### Text shown
_ _ _ _ _ _ _
I will post these reviews individually as well, so you can find them separately in the archive.

What they are:

Both of these bourbons are “wheated” bourbons.  They use wheat as the secondary mash grain rather than rye.  Wheat tends to add a velvety creaminess to the texture of the bourbon and sweetness to the taste, rather than the traditional spiciness of rye, the more common secondary grain.

Larceny is a small batch wheated bourbon from the Bernheim Distillery in Louisville as part of the Heaven Hill family of spirits.  The name derives from stories of John E. Fitzgerald (of Old Fitzgerald family fame)’s habit of using his personal keys to the bourbon warehouses to ‘liberate’ barrels of his favorite bourbon to give to family and friends.  There have been numerous reports that Heaven Hill intends to replace the Old Fitzgerald line with larceny, but they are thus far unconfirmed.

Larceny is a small batch bourbon (100 barrels or less) of barrels from the middle three floors of the aging warehouse.  The barrels that go into each batch are aged anywhere from 6 to 10 years.   It is bottled at 92 proof.  I bought this bottle for $23 at a local big box store.

W.L. Weller is produced in Frankfort, KY at the massive Buffalo Trace Distillery.  In years past, it was owned by the Van Winkle family and produced at the famed Stitzel-Weller distillery.  Today, it shares the mash bill of the Pappy offerings, though the aging locations, times, and barrel choices differ.  Though age statements have been removed from the label, W.L. Weller is a 5-7 year old bourbon bottled at 90 proof.  My bottle was a barrel-select program from the same big box store, and cost $20.
_ _ _ _ _ _ _
### Recorded information

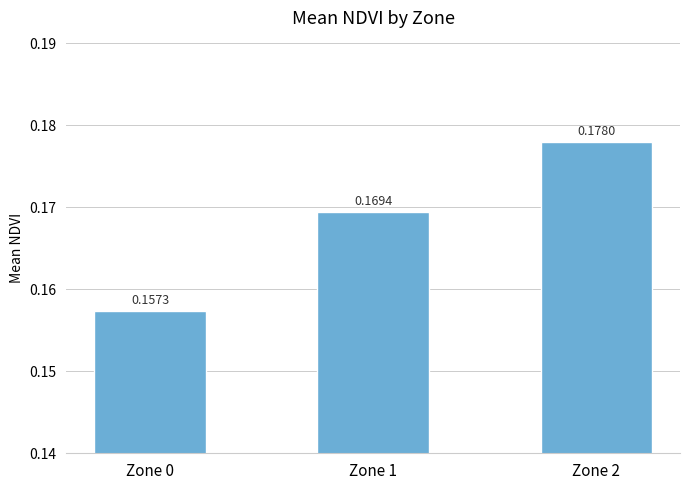

Rank the categories by value from lowest to highest.

Zone 0, Zone 1, Zone 2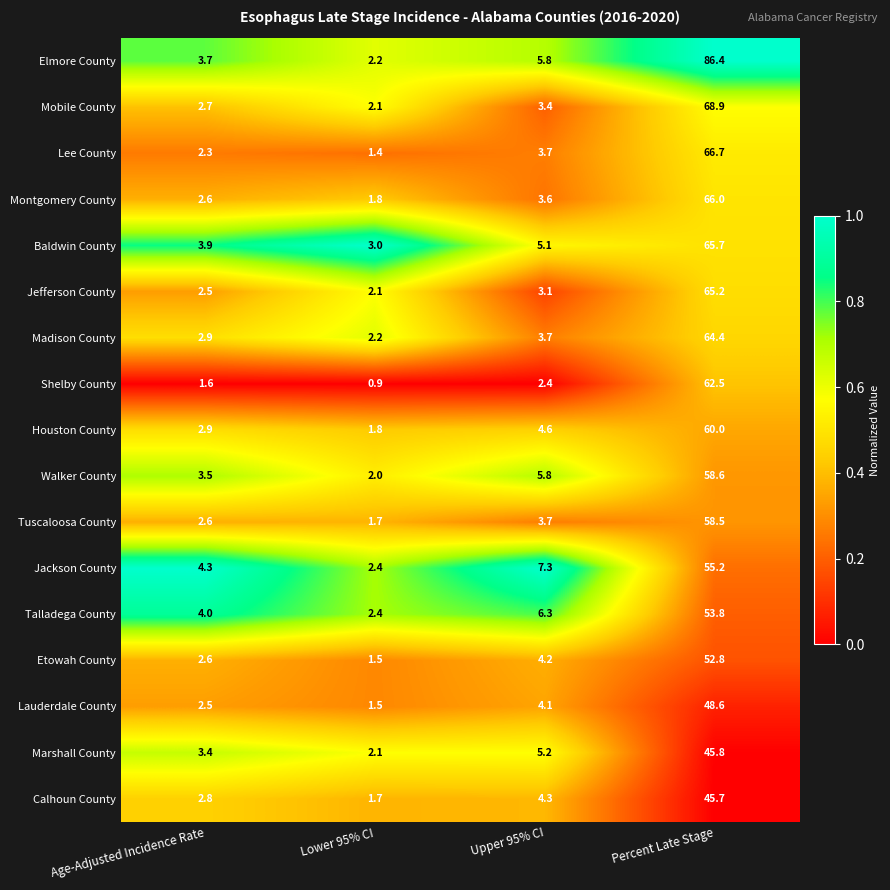

What is the sum of all Madison County values?

73.2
_ _ _ _ _ _ _
### Exercise set
#1 From the bourbon review, pull out the passage from "Larceny is a small batch wheated" to "big box store.", word for word.
#2 Write the next part of the bourbon review, picking up after its last sentence.
The data above has nothing to do with the bourbon review.

### Answers by item number
#1
Larceny is a small batch wheated bourbon from the Bernheim Distillery in Louisville as part of the Heaven Hill family of spirits.  The name derives from stories of John E. Fitzgerald (of Old Fitzgerald family fame)’s habit of using his personal keys to the bourbon warehouses to ‘liberate’ barrels of his favorite bourbon to give to family and friends.  There have been numerous reports that Heaven Hill intends to replace the Old Fitzgerald line with larceny, but they are thus far unconfirmed.

Larceny is a small batch bourbon (100 barrels or less) of barrels from the middle three floors of the aging warehouse.  The barrels that go into each batch are aged anywhere from 6 to 10 years.   It is bottled at 92 proof.  I bought this bottle for $23 at a local big box store.

#2
Wheated bourbon throwdown 2


Larceny is packaged in a square, almost hourglass-shaped bottle with a cream label and black wrapper over the cork.  Yes, this bourbon is corked, rather than sealed with a screw-top.  That it sometimes unusual for a bourbon at this price range.  It is, overall, a very attractive packaging, and could be used for a much more expensive product.

W.L. Weller is packaged in a squat, rounded bottle similar to the other two standard Weller offerings.  It has a white plastic screen-printed label and green screw top.  It proudly declares itself “The original Wheated Bourbon.”  The packaging reflects the price, which is to say “It looks cheap.”

Advantage: Larceny.

Appearance:Wheated Bourbon Throwdown 1

Larceny is a medium amber with some deep tints, while W.L. Weller is a touch lighter in shade with golden hints.

Advantage: Tie


The first whiff of Larceny brings out a quick hint of simple syrup sweetness.  It is followed up by bakery goods and corn.  There are some citrus notes and ripe bananas on the back end.

Weller begins sweet on the nose as well; however the sweetness is more fruit-based.  There is the corn, but it is followed by apricot and orange with hints of vanilla.

Advantage: Weller


The Larceny began with a distinctive prickle on the front of the tongue from the wheat that carried over to the rest of the tasting.  It isn’t unpleasant, but it’s unique to Heaven Hill’s wheated offerings (see our review of Old Fitz 12 Year).  Under the prickling sensation is a creaminess that coats the tongue with flavors of sweet syrup, caramel, only a little vanilla, but plenty of bakery goods such as wedding cake and frosting.

Weller begins with a crisp citrusy sweetness on the tip of the tongue.  There are hints of honey, strong peach and apricot with orange peel and heavy fruit on the back of the tongue.  Weller seems a little ‘thin’ for a wheated bourbon, lacking the tongue-coating texture of some older wheated bourbons.

Advantage: Larceny


Larceny is a medium to short finish, clean, with that lingering texture and the taste of baked goods on the end.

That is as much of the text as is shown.